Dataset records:

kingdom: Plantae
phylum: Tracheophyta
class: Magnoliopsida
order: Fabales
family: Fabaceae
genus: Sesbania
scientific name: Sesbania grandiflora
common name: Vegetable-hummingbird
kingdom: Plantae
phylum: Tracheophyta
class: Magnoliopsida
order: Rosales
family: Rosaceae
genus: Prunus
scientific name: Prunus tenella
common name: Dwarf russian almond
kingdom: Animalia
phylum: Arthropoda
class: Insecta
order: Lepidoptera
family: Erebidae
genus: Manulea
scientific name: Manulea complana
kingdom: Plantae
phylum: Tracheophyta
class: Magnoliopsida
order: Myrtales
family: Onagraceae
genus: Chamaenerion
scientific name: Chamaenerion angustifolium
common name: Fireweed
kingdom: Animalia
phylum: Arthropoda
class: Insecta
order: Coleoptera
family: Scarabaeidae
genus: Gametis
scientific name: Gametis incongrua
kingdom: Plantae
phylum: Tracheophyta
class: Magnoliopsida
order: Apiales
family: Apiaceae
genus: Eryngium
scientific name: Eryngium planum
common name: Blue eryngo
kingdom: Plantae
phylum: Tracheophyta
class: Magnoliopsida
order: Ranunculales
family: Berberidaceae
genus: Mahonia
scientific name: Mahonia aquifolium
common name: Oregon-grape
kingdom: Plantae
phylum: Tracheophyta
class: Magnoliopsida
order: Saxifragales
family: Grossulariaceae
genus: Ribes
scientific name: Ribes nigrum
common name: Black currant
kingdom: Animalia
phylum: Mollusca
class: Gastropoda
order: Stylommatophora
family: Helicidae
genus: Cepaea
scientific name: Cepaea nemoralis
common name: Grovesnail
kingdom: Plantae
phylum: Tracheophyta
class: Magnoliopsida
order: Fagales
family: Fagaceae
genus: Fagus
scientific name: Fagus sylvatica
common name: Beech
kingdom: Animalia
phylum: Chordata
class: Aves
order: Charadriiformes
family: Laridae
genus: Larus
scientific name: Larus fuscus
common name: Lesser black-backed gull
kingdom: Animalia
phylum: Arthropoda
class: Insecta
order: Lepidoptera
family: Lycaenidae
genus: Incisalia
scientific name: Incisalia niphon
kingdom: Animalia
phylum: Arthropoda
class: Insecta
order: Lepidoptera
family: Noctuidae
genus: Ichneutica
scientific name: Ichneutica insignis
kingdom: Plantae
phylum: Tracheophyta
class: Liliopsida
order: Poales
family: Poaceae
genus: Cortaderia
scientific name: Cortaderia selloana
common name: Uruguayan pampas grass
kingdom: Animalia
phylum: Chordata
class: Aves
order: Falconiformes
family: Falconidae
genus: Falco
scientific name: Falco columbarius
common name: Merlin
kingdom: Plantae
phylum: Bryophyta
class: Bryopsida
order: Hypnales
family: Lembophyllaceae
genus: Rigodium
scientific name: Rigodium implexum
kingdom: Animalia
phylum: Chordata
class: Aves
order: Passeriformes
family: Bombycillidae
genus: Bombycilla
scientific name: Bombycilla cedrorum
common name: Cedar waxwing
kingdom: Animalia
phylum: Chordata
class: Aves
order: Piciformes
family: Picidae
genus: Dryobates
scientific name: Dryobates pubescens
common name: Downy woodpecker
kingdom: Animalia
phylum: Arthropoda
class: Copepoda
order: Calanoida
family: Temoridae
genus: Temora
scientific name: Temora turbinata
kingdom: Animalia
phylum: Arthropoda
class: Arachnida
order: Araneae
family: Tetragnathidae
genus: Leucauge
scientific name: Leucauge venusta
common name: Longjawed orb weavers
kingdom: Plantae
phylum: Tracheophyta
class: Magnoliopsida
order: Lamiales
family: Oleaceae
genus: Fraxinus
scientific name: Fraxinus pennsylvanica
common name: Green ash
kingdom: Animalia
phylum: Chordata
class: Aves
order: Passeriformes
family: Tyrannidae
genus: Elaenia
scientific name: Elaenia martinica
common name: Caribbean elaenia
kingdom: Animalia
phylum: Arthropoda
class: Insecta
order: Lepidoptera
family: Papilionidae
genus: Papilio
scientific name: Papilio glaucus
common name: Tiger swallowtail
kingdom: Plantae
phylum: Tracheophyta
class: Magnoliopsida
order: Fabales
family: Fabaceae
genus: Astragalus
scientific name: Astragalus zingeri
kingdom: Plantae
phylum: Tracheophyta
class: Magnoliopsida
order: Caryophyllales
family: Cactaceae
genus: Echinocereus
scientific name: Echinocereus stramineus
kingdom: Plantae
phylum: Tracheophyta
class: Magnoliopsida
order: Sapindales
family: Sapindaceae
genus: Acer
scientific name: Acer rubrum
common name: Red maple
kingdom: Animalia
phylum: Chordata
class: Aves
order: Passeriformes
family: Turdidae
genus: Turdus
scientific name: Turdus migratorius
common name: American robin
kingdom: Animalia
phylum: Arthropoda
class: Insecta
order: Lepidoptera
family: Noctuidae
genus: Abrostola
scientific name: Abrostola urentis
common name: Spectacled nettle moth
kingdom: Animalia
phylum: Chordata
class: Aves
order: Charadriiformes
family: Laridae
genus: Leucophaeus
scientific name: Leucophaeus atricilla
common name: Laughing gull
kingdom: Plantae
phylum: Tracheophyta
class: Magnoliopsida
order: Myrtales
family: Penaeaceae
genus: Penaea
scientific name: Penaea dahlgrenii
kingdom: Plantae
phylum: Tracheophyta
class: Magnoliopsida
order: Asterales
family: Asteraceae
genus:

Instructions for the task: Please print every line of the entries above, word for word, with nothing changed.

Task answer:
kingdom: Plantae
phylum: Tracheophyta
class: Magnoliopsida
order: Fabales
family: Fabaceae
genus: Sesbania
scientific name: Sesbania grandiflora
common name: Vegetable-hummingbird
kingdom: Plantae
phylum: Tracheophyta
class: Magnoliopsida
order: Rosales
family: Rosaceae
genus: Prunus
scientific name: Prunus tenella
common name: Dwarf russian almond
kingdom: Animalia
phylum: Arthropoda
class: Insecta
order: Lepidoptera
family: Erebidae
genus: Manulea
scientific name: Manulea complana
kingdom: Plantae
phylum: Tracheophyta
class: Magnoliopsida
order: Myrtales
family: Onagraceae
genus: Chamaenerion
scientific name: Chamaenerion angustifolium
common name: Fireweed
kingdom: Animalia
phylum: Arthropoda
class: Insecta
order: Coleoptera
family: Scarabaeidae
genus: Gametis
scientific name: Gametis incongrua
kingdom: Plantae
phylum: Tracheophyta
class: Magnoliopsida
order: Apiales
family: Apiaceae
genus: Eryngium
scientific name: Eryngium planum
common name: Blue eryngo
kingdom: Plantae
phylum: Tracheophyta
class: Magnoliopsida
order: Ranunculales
family: Berberidaceae
genus: Mahonia
scientific name: Mahonia aquifolium
common name: Oregon-grape
kingdom: Plantae
phylum: Tracheophyta
class: Magnoliopsida
order: Saxifragales
family: Grossulariaceae
genus: Ribes
scientific name: Ribes nigrum
common name: Black currant
kingdom: Animalia
phylum: Mollusca
class: Gastropoda
order: Stylommatophora
family: Helicidae
genus: Cepaea
scientific name: Cepaea nemoralis
common name: Grovesnail
kingdom: Plantae
phylum: Tracheophyta
class: Magnoliopsida
order: Fagales
family: Fagaceae
genus: Fagus
scientific name: Fagus sylvatica
common name: Beech
kingdom: Animalia
phylum: Chordata
class: Aves
order: Charadriiformes
family: Laridae
genus: Larus
scientific name: Larus fuscus
common name: Lesser black-backed gull
kingdom: Animalia
phylum: Arthropoda
class: Insecta
order: Lepidoptera
family: Lycaenidae
genus: Incisalia
scientific name: Incisalia niphon
kingdom: Animalia
phylum: Arthropoda
class: Insecta
order: Lepidoptera
family: Noctuidae
genus: Ichneutica
scientific name: Ichneutica insignis
kingdom: Plantae
phylum: Tracheophyta
class: Liliopsida
order: Poales
family: Poaceae
genus: Cortaderia
scientific name: Cortaderia selloana
common name: Uruguayan pampas grass
kingdom: Animalia
phylum: Chordata
class: Aves
order: Falconiformes
family: Falconidae
genus: Falco
scientific name: Falco columbarius
common name: Merlin
kingdom: Plantae
phylum: Bryophyta
class: Bryopsida
order: Hypnales
family: Lembophyllaceae
genus: Rigodium
scientific name: Rigodium implexum
kingdom: Animalia
phylum: Chordata
class: Aves
order: Passeriformes
family: Bombycillidae
genus: Bombycilla
scientific name: Bombycilla cedrorum
common name: Cedar waxwing
kingdom: Animalia
phylum: Chordata
class: Aves
order: Piciformes
family: Picidae
genus: Dryobates
scientific name: Dryobates pubescens
common name: Downy woodpecker
kingdom: Animalia
phylum: Arthropoda
class: Copepoda
order: Calanoida
family: Temoridae
genus: Temora
scientific name: Temora turbinata
kingdom: Animalia
phylum: Arthropoda
class: Arachnida
order: Araneae
family: Tetragnathidae
genus: Leucauge
scientific name: Leucauge venusta
common name: Longjawed orb weavers
kingdom: Plantae
phylum: Tracheophyta
class: Magnoliopsida
order: Lamiales
family: Oleaceae
genus: Fraxinus
scientific name: Fraxinus pennsylvanica
common name: Green ash
kingdom: Animalia
phylum: Chordata
class: Aves
order: Passeriformes
family: Tyrannidae
genus: Elaenia
scientific name: Elaenia martinica
common name: Caribbean elaenia
kingdom: Animalia
phylum: Arthropoda
class: Insecta
order: Lepidoptera
family: Papilionidae
genus: Papilio
scientific name: Papilio glaucus
common name: Tiger swallowtail
kingdom: Plantae
phylum: Tracheophyta
class: Magnoliopsida
order: Fabales
family: Fabaceae
genus: Astragalus
scientific name: Astragalus zingeri
kingdom: Plantae
phylum: Tracheophyta
class: Magnoliopsida
order: Caryophyllales
family: Cactaceae
genus: Echinocereus
scientific name: Echinocereus stramineus
kingdom: Plantae
phylum: Tracheophyta
class: Magnoliopsida
order: Sapindales
family: Sapindaceae
genus: Acer
scientific name: Acer rubrum
common name: Red maple
kingdom: Animalia
phylum: Chordata
class: Aves
order: Passeriformes
family: Turdidae
genus: Turdus
scientific name: Turdus migratorius
common name: American robin
kingdom: Animalia
phylum: Arthropoda
class: Insecta
order: Lepidoptera
family: Noctuidae
genus: Abrostola
scientific name: Abrostola urentis
common name: Spectacled nettle moth
kingdom: Animalia
phylum: Chordata
class: Aves
order: Charadriiformes
family: Laridae
genus: Leucophaeus
scientific name: Leucophaeus atricilla
common name: Laughing gull
kingdom: Plantae
phylum: Tracheophyta
class: Magnoliopsida
order: Myrtales
family: Penaeaceae
genus: Penaea
scientific name: Penaea dahlgrenii
kingdom: Plantae
phylum: Tracheophyta
class: Magnoliopsida
order: Asterales
family: Asteraceae
genus:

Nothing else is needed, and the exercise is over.